Pictures with circuit source files:

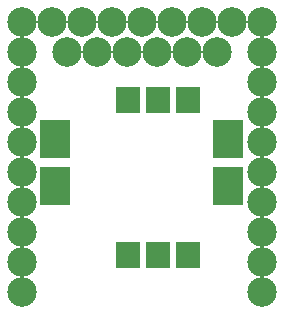
<source format=gbr>
G04 #@! TF.FileFunction,Soldermask,Bot*
%FSLAX46Y46*%
G04 Gerber Fmt 4.6, Leading zero omitted, Abs format (unit mm)*
G04 Created by KiCad (PCBNEW 4.0.6) date 04/09/19 16:20:27*
%MOMM*%
%LPD*%
G01*
G04 APERTURE LIST*
%ADD10C,0.100000*%
%ADD11R,2.000000X2.200000*%
%ADD12R,2.600000X3.200000*%
%ADD13C,2.500000*%
G04 APERTURE END LIST*
D10*
D11*
X155311000Y-71925000D03*
X152771000Y-71925000D03*
X150231000Y-71925000D03*
X155311000Y-85025000D03*
X152771000Y-85025000D03*
X150231000Y-85025000D03*
D12*
X158761000Y-75225000D03*
X158761000Y-79225000D03*
X144061000Y-79225000D03*
X144061000Y-75225000D03*
D13*
X157761000Y-67845000D03*
X155221000Y-67845000D03*
X152681000Y-67845000D03*
X150141000Y-67845000D03*
X147601000Y-67845000D03*
X145061000Y-67845000D03*
X161571000Y-67845000D03*
X161571000Y-70385000D03*
X161571000Y-72925000D03*
X161571000Y-75465000D03*
X161571000Y-78005000D03*
X161571000Y-80545000D03*
X161571000Y-83085000D03*
X161571000Y-85625000D03*
X161571000Y-88165000D03*
X161571000Y-65305000D03*
X159031000Y-65305000D03*
X156491000Y-65305000D03*
X153951000Y-65305000D03*
X151411000Y-65305000D03*
X148871000Y-65305000D03*
X146331000Y-65305000D03*
X143791000Y-65305000D03*
X141251000Y-65305000D03*
X141251000Y-67845000D03*
X141251000Y-70385000D03*
X141251000Y-72925000D03*
X141251000Y-75465000D03*
X141251000Y-78005000D03*
X141251000Y-80545000D03*
X141251000Y-83085000D03*
X141251000Y-85625000D03*
X141251000Y-88165000D03*
M02*

</source>
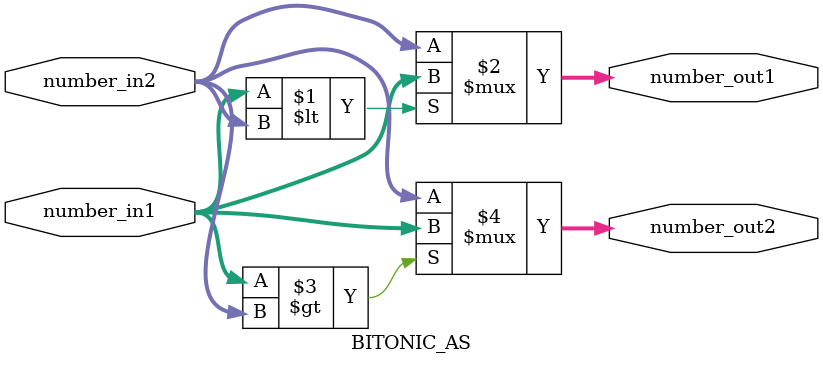
<source format=v>
module BITONIC_AS(number_in1, number_in2, number_out1, number_out2);
input  [7:0] number_in1;
input  [7:0] number_in2;
output [7:0] number_out1;
output [7:0] number_out2;

assign number_out1 = (number_in1 < number_in2)? number_in1 : number_in2;
assign number_out2 = (number_in1 > number_in2)? number_in1 : number_in2;

endmodule
</source>
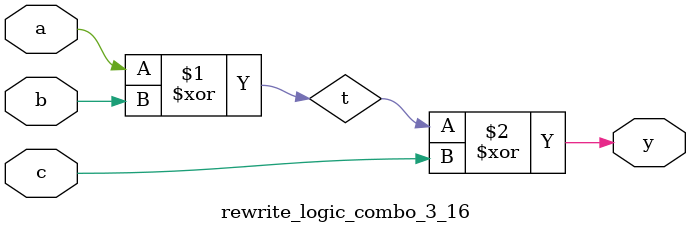
<source format=sv>
module rewrite_logic_combo_3_16(input logic a,b,c, output logic y);
  logic t;
  assign t = a ^ b;
  assign y = t ^ c;
endmodule

</source>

Task prompt:
How many of the lines above contain "assign"? Give the number by itself.

Task result:
4